> Objetivo
Reproduce sin ningún cambio el pasaje del texto sobre Córdoba al final del verano, todo desde "S iempre amé" hasta "días está fantástica.".

> Fragmento para leer
┄┄┄┄┄┄┄┄┄┄┄┄┄┄┄┄┄┄┄┄
S iempre amé las palabras cálidas y esdrújulas, esas que en su estructura elemental contienen dulzura y una agraz melancolía que, al final del verano, restallan como el oro dentro de una vajilla de bohemia. La vida nos lleva de un sitio para el otro, pero hay meses que echan raíces en nuestra sangre y nos hacen más niños, tiernos y melancólicos. He vuelto del pueblo hace unos días a la ciudad y el otoño ha empezado a abrir en mi alma sus ventanas, aunque en los almanaques aún no haya aparecido. Córdoba tras el verano es aún más dulce y más atractiva que en la primavera. Me agrada pasear por ella en estos días y abrazar en su brisa olores del ayer. La cercanía del otoño me entristece y, al mismo tiempo, me hace más sensible. Septiembre es un mes con los pies llenos de musgo y el corazón lleno de olmos deshojados. Córdoba en estos días está fantástica.
┄┄┄┄┄┄┄┄┄┄┄┄┄┄┄┄┄┄┄┄
> Datos almacenados
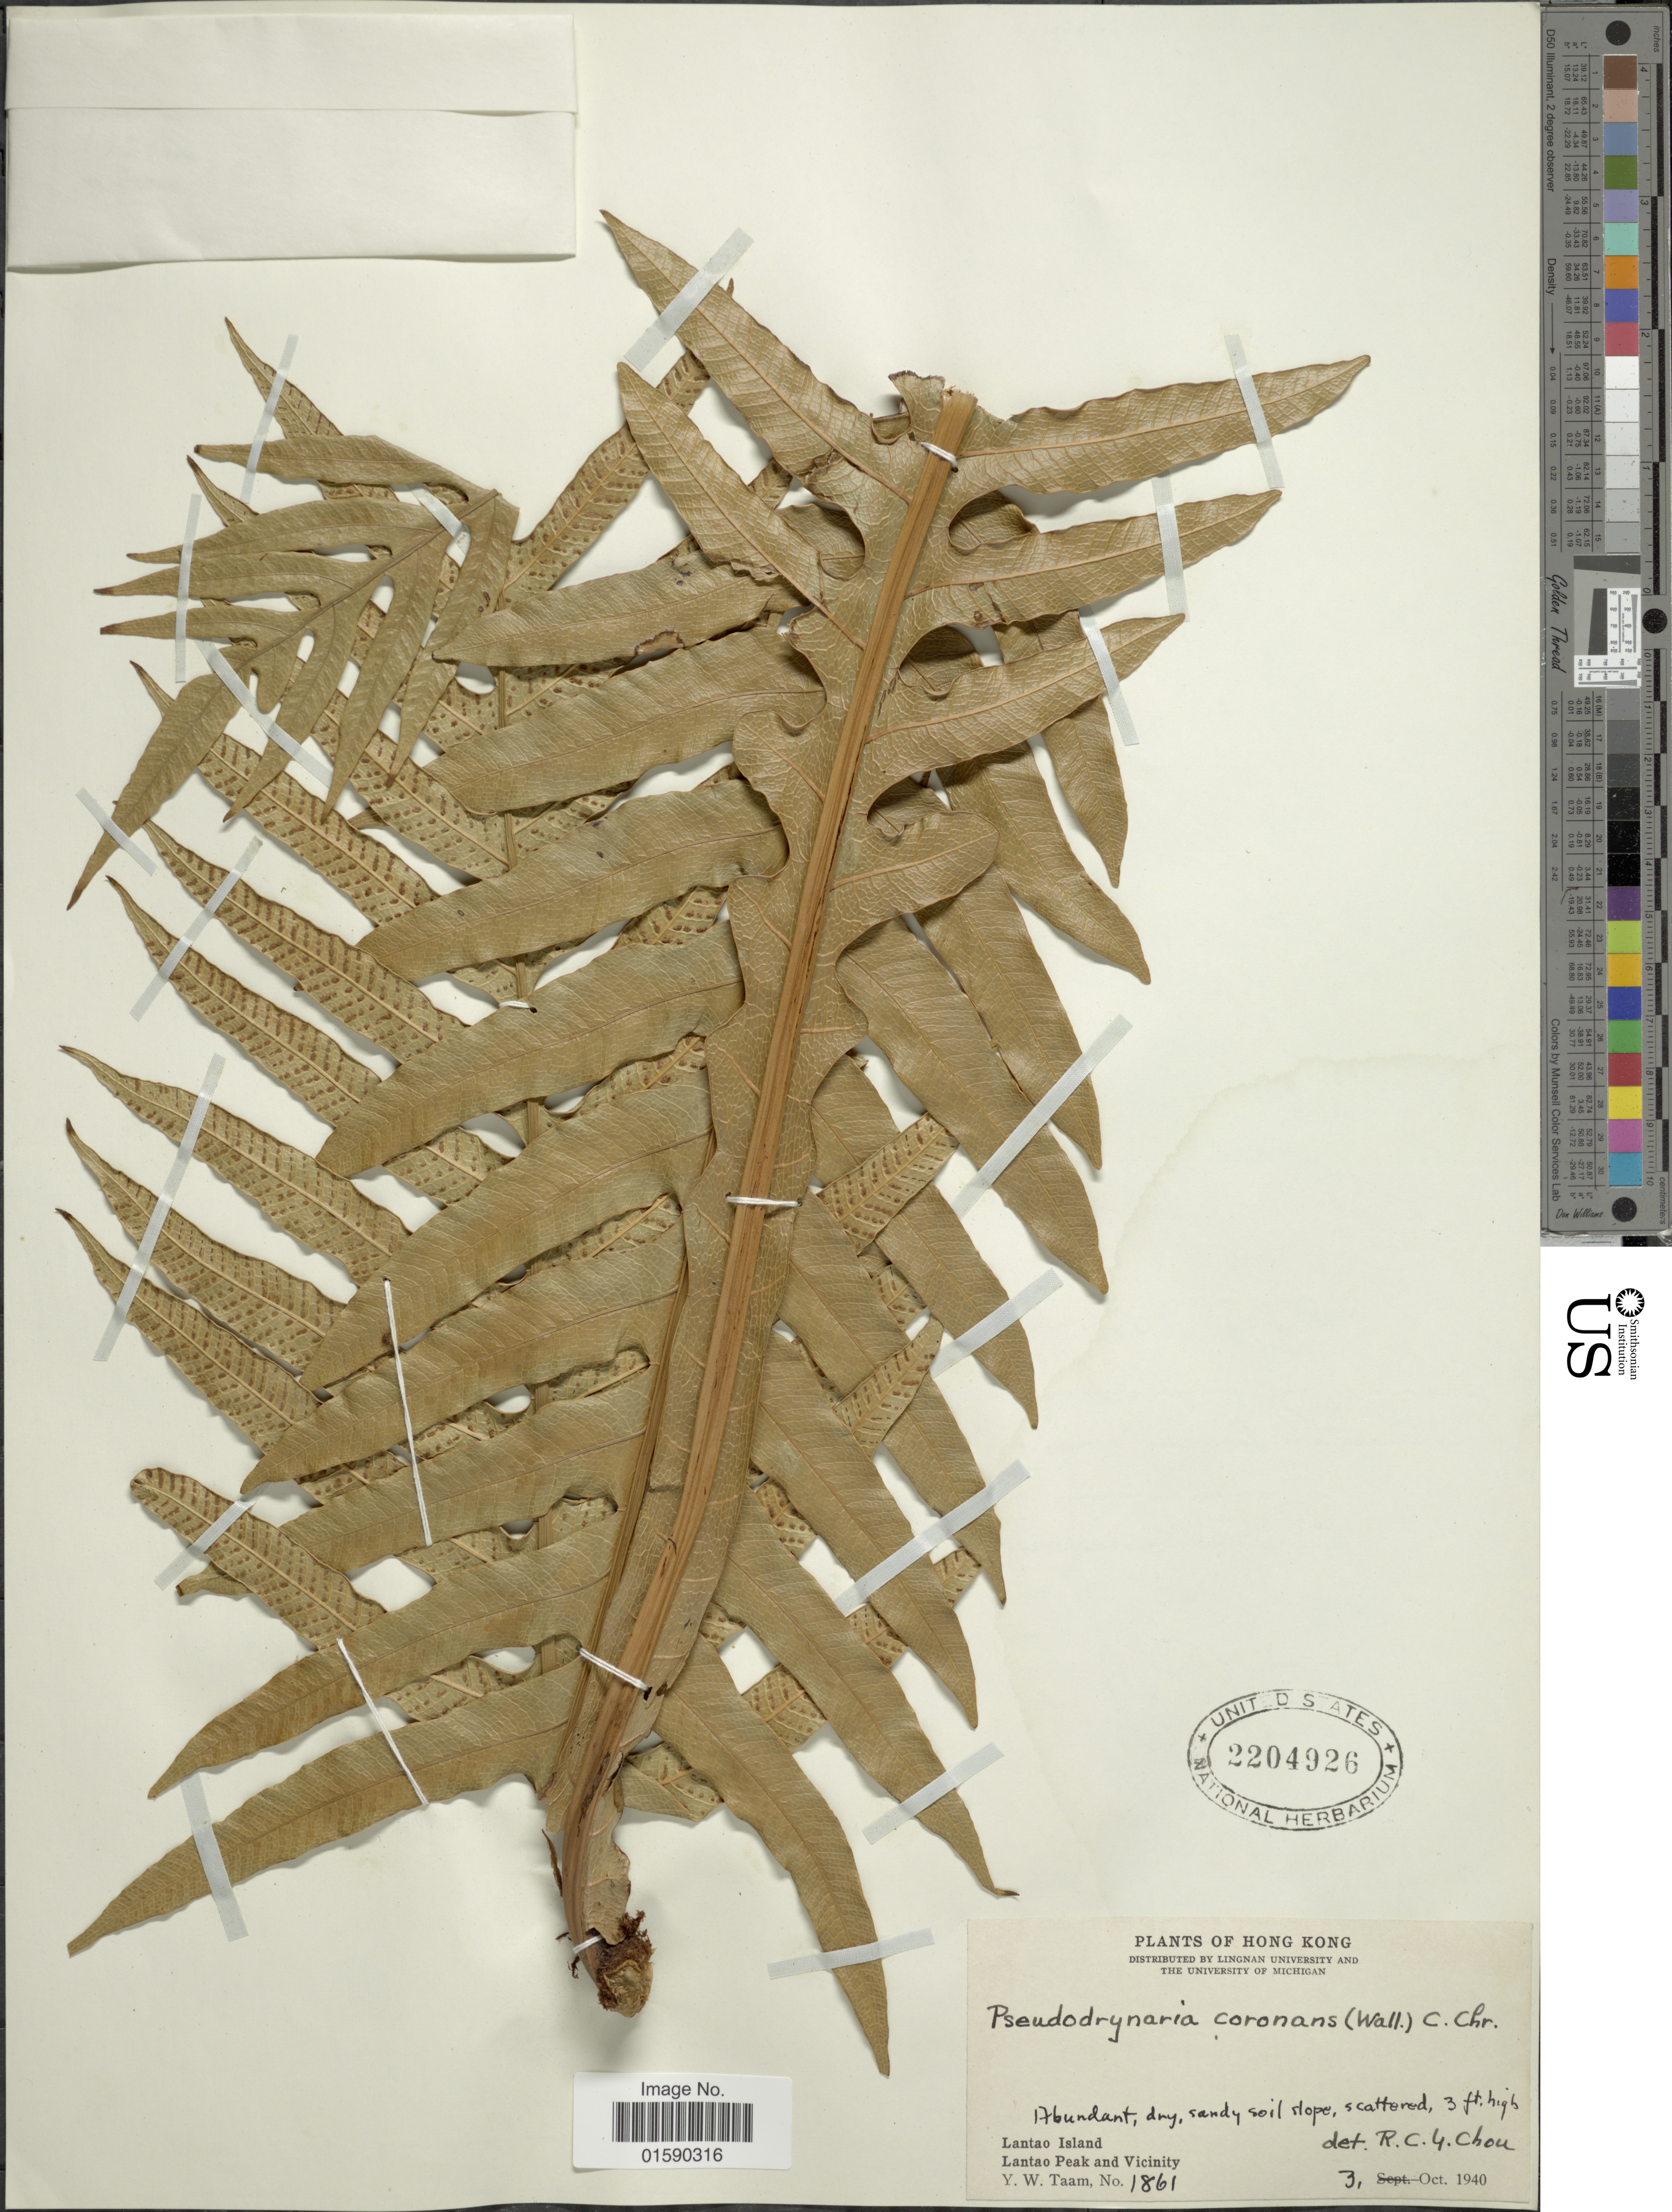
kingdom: Plantae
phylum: Tracheophyta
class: Polypodiopsida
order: Polypodiales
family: Polypodiaceae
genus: Aglaomorpha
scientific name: Aglaomorpha coronans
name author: (Wall. ex Mett.) Copel.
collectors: Y. W. Taam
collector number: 1861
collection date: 1940-10-03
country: China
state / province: Hong Kong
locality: Hong Kong, Lantao Island. Lantao Peak and Vicinity.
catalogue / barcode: US 2204926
┄┄┄┄┄┄┄┄┄┄┄┄┄┄┄┄┄┄┄┄
> Resultado del ejercicio
S iempre amé las palabras cálidas y esdrújulas, esas que en su estructura elemental contienen dulzura y una agraz melancolía que, al final del verano, restallan como el oro dentro de una vajilla de bohemia. La vida nos lleva de un sitio para el otro, pero hay meses que echan raíces en nuestra sangre y nos hacen más niños, tiernos y melancólicos. He vuelto del pueblo hace unos días a la ciudad y el otoño ha empezado a abrir en mi alma sus ventanas, aunque en los almanaques aún no haya aparecido. Córdoba tras el verano es aún más dulce y más atractiva que en la primavera. Me agrada pasear por ella en estos días y abrazar en su brisa olores del ayer. La cercanía del otoño me entristece y, al mismo tiempo, me hace más sensible. Septiembre es un mes con los pies llenos de musgo y el corazón lleno de olmos deshojados. Córdoba en estos días está fantástica.